5. DROUGHT:

U.S. water levels drop despite cold weather

Published:

Low water levels in streams and groundwater reservoirs amid cold weather are evidence of a "hidden drought," whose true impacts will be apparent next spring.

Water reservoirs, stock ponds and underground aquifers, especially in the Southeast, are depleted in a time when the late fall weather should be recharging them, said Eric Luebehusen, a climatologist with the Agriculture Department and author of this week's Drought Monitor. The Southeast's area covered in moderate-to-exceptional drought increased by nearly 52 percent in the past week, despite cooler-than-normal weather.

Because most of the year's crops have been harvested and municipal water use is lower, residents of the region may not see the drastic results of the drought until next year.

"Wintertime drought is always difficult for us to quantify," Luebehusen said. "The immediate 'wow' impacts aren't as pronounced."
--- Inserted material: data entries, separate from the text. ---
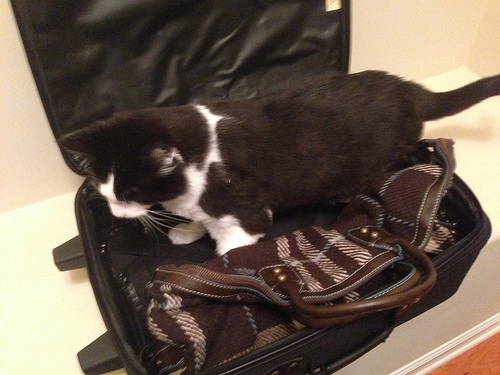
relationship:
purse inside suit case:
[146, 190, 498, 347] [13, 0, 495, 375]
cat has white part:
[35, 27, 498, 260] [102, 165, 254, 258]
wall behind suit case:
[1, 2, 500, 204] [13, 0, 495, 375]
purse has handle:
[146, 190, 498, 347] [272, 244, 446, 326]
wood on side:
[381, 292, 500, 369] [351, 12, 499, 372]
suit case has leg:
[13, 0, 495, 375] [45, 226, 113, 274]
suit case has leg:
[13, 0, 495, 375] [76, 322, 133, 375]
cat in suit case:
[35, 27, 498, 260] [13, 0, 495, 375]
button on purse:
[271, 263, 292, 288] [146, 190, 498, 347]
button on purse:
[358, 224, 382, 239] [146, 190, 498, 347]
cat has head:
[35, 27, 498, 260] [60, 100, 199, 225]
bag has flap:
[146, 190, 498, 347] [307, 233, 403, 289]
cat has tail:
[35, 27, 498, 260] [396, 66, 498, 115]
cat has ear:
[35, 27, 498, 260] [138, 135, 187, 180]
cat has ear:
[35, 27, 498, 260] [52, 132, 109, 163]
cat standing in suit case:
[35, 27, 498, 260] [13, 0, 495, 375]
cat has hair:
[35, 27, 498, 260] [88, 98, 432, 234]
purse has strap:
[146, 190, 498, 347] [272, 244, 446, 326]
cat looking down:
[35, 27, 498, 260] [46, 213, 166, 336]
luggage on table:
[13, 0, 495, 375] [5, 172, 495, 343]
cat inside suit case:
[35, 27, 498, 260] [13, 0, 495, 375]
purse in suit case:
[146, 190, 498, 347] [13, 0, 495, 375]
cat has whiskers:
[35, 27, 498, 260] [134, 202, 191, 239]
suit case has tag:
[13, 0, 495, 375] [321, 1, 345, 21]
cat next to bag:
[35, 27, 498, 260] [146, 190, 498, 347]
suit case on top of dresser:
[13, 0, 495, 375] [5, 172, 495, 343]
Although it is not noticeable from the weather, "it's kind of going on right beneath your feet," said Mark Svoboda, a climatologist with the National Drought Mitigation Center at the University of Nebraska, Lincoln.

Overall, temperatures have remained normal or below normal east of the Mississippi River, according to the Drought Monitor. This is also the driest time of year for most of the area east of the Mississippi and the Rockies, Svoboda said.
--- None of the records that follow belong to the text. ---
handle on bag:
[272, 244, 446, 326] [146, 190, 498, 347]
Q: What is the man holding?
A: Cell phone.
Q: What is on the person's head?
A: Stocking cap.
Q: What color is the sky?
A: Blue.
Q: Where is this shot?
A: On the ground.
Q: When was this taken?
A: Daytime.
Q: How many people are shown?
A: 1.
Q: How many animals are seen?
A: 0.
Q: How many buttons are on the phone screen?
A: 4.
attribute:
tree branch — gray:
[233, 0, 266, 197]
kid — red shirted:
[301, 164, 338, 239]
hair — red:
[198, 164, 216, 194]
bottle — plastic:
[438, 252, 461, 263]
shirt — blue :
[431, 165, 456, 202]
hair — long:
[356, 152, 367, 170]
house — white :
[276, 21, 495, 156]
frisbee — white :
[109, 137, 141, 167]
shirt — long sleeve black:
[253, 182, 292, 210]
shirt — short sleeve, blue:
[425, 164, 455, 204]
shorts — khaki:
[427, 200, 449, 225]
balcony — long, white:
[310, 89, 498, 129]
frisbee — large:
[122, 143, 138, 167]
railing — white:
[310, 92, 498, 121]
"Those impacts will be ready to emerge first thing in the spring," he said. Because the cool weather keeps the evaporation rate low, even a little moisture can go a long way in the dry winter.

"That's the time you can have the most effective recovery from drought," he said.

Now you don't see it (but you will)

Last winter, the Great Plains states were afflicted with drought as the cold rolled in, but farmers were fortunate enough to save the winter wheat crop with a few well-timed rains. This year, farmers are worried that good luck may not strike twice (ClimateWire, Nov. 26).

Although no weather event can be linked directly to climate change, the length and intensity of this year's drought, along with Superstorm Sandy, has rekindled the discussion of adapting to a future of weird weather.

A good snowpack this winter will be critical for ensuring the recharge of groundwater aquifers and streams, Svoboda said, in the East as well as in the Rockies. Hopes for a wet El Niño weather pattern have fizzled, as the Midwest and Southeast drought zones remain in a neutral weather pattern.

With the exception of west-central Alabama, rainfall over the past two months has been less than 50 percent than normal. Stream flows from the Carolinas to northern Florida are in the bottom fifth percentile, according to the Drought Monitor.

Although a low water table may not affect plants and landscapes in the first months out of winter dormancy, the effects will come soon after, Luebehusen said. "Initially they grow fine," he said of vegetation. "In a month or two, if you haven't seen any recent rainfall, then you start to see it."

Stream flows around the Vermont-New Hampshire border and southern Virginia are rapidly declining while the weather remains cool.

The Apalachicola-Flint River Basin is especially low, said Georgia state climatologist Bill Murphey. The basin is an important supply of water for Georgia, Alabama and Florida and the cause of a tri-state dispute over the past two decades.

Murphey is looking forward to the possibility of some well-timed rains in the next few weeks, aided by weather patterns coming in from the Gulf of Mexico.

"We're hoping for several good precipitation events and a steady soaking rain for Georgia," he said.